__Given request__. Reproduce every line of the records below word for word, changing nothing.

━━━━━ Exercise material ━━━━━

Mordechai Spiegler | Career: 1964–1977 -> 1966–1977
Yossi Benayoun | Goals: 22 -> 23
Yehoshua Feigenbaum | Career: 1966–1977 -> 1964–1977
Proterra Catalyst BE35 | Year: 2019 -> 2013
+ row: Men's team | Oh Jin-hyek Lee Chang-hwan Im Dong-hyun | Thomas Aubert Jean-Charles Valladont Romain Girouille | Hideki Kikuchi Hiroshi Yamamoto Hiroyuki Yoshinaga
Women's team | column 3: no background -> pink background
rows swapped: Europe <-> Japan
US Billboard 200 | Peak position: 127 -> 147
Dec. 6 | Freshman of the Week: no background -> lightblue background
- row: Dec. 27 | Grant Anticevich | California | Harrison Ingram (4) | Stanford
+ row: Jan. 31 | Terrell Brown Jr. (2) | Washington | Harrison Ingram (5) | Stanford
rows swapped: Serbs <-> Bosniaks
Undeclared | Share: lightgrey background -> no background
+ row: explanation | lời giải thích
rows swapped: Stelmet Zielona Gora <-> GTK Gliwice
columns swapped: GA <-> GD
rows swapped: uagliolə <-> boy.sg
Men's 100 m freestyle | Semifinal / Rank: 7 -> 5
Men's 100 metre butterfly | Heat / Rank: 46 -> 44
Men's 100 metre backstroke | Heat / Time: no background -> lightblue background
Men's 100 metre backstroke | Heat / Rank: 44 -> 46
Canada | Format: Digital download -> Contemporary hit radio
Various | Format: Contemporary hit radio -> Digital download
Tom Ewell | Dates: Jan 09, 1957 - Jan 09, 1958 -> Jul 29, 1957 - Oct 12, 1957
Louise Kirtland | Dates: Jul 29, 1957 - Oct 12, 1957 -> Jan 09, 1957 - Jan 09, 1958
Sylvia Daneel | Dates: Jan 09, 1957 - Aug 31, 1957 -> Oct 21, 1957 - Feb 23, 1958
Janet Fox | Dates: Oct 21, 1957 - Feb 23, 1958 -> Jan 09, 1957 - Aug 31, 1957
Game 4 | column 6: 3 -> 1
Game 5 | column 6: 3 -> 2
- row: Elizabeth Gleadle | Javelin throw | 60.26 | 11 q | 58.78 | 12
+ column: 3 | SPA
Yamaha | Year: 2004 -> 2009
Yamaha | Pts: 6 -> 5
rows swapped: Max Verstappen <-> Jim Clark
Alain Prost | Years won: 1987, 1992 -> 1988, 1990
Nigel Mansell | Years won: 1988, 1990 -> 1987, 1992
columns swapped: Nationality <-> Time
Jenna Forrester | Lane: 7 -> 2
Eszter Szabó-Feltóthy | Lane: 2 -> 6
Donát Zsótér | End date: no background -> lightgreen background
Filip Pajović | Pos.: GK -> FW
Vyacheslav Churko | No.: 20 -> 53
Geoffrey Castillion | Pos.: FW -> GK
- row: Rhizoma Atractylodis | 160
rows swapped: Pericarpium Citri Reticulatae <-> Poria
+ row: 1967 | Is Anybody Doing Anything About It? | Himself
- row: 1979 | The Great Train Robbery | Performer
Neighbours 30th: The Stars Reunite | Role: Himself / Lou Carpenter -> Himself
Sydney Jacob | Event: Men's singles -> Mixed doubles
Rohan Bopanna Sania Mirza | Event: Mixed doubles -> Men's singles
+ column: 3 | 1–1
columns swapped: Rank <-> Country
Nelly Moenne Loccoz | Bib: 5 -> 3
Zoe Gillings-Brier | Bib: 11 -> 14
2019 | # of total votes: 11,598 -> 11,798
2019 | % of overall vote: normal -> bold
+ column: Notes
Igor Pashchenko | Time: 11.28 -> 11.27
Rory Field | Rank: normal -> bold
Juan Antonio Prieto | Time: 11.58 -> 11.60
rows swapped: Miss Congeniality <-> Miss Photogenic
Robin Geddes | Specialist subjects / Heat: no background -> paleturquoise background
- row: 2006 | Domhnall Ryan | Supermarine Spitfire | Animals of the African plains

━━━━━

__Output below__.
Mordechai Spiegler | Career: 1964–1977 -> 1966–1977
Yossi Benayoun | Goals: 22 -> 23
Yehoshua Feigenbaum | Career: 1966–1977 -> 1964–1977
Proterra Catalyst BE35 | Year: 2019 -> 2013
+ row: Men's team | Oh Jin-hyek Lee Chang-hwan Im Dong-hyun | Thomas Aubert Jean-Charles Valladont Romain Girouille | Hideki Kikuchi Hiroshi Yamamoto Hiroyuki Yoshinaga
Women's team | column 3: no background -> pink background
rows swapped: Europe <-> Japan
US Billboard 200 | Peak position: 127 -> 147
Dec. 6 | Freshman of the Week: no background -> lightblue background
- row: Dec. 27 | Grant Anticevich | California | Harrison Ingram (4) | Stanford
+ row: Jan. 31 | Terrell Brown Jr. (2) | Washington | Harrison Ingram (5) | Stanford
rows swapped: Serbs <-> Bosniaks
Undeclared | Share: lightgrey background -> no background
+ row: explanation | lời giải thích
rows swapped: Stelmet Zielona Gora <-> GTK Gliwice
columns swapped: GA <-> GD
rows swapped: uagliolə <-> boy.sg
Men's 100 m freestyle | Semifinal / Rank: 7 -> 5
Men's 100 metre butterfly | Heat / Rank: 46 -> 44
Men's 100 metre backstroke | Heat / Time: no background -> lightblue background
Men's 100 metre backstroke | Heat / Rank: 44 -> 46
Canada | Format: Digital download -> Contemporary hit radio
Various | Format: Contemporary hit radio -> Digital download
Tom Ewell | Dates: Jan 09, 1957 - Jan 09, 1958 -> Jul 29, 1957 - Oct 12, 1957
Louise Kirtland | Dates: Jul 29, 1957 - Oct 12, 1957 -> Jan 09, 1957 - Jan 09, 1958
Sylvia Daneel | Dates: Jan 09, 1957 - Aug 31, 1957 -> Oct 21, 1957 - Feb 23, 1958
Janet Fox | Dates: Oct 21, 1957 - Feb 23, 1958 -> Jan 09, 1957 - Aug 31, 1957
Game 4 | column 6: 3 -> 1
Game 5 | column 6: 3 -> 2
- row: Elizabeth Gleadle | Javelin throw | 60.26 | 11 q | 58.78 | 12
+ column: 3 | SPA
Yamaha | Year: 2004 -> 2009
Yamaha | Pts: 6 -> 5
rows swapped: Max Verstappen <-> Jim Clark
Alain Prost | Years won: 1987, 1992 -> 1988, 1990
Nigel Mansell | Years won: 1988, 1990 -> 1987, 1992
columns swapped: Nationality <-> Time
Jenna Forrester | Lane: 7 -> 2
Eszter Szabó-Feltóthy | Lane: 2 -> 6
Donát Zsótér | End date: no background -> lightgreen background
Filip Pajović | Pos.: GK -> FW
Vyacheslav Churko | No.: 20 -> 53
Geoffrey Castillion | Pos.: FW -> GK
- row: Rhizoma Atractylodis | 160
rows swapped: Pericarpium Citri Reticulatae <-> Poria
+ row: 1967 | Is Anybody Doing Anything About It? | Himself
- row: 1979 | The Great Train Robbery | Performer
Neighbours 30th: The Stars Reunite | Role: Himself / Lou Carpenter -> Himself
Sydney Jacob | Event: Men's singles -> Mixed doubles
Rohan Bopanna Sania Mirza | Event: Mixed doubles -> Men's singles
+ column: 3 | 1–1
columns swapped: Rank <-> Country
Nelly Moenne Loccoz | Bib: 5 -> 3
Zoe Gillings-Brier | Bib: 11 -> 14
2019 | # of total votes: 11,598 -> 11,798
2019 | % of overall vote: normal -> bold
+ column: Notes
Igor Pashchenko | Time: 11.28 -> 11.27
Rory Field | Rank: normal -> bold
Juan Antonio Prieto | Time: 11.58 -> 11.60
rows swapped: Miss Congeniality <-> Miss Photogenic
Robin Geddes | Specialist subjects / Heat: no background -> paleturquoise background
- row: 2006 | Domhnall Ryan | Supermarine Spitfire | Animals of the African plains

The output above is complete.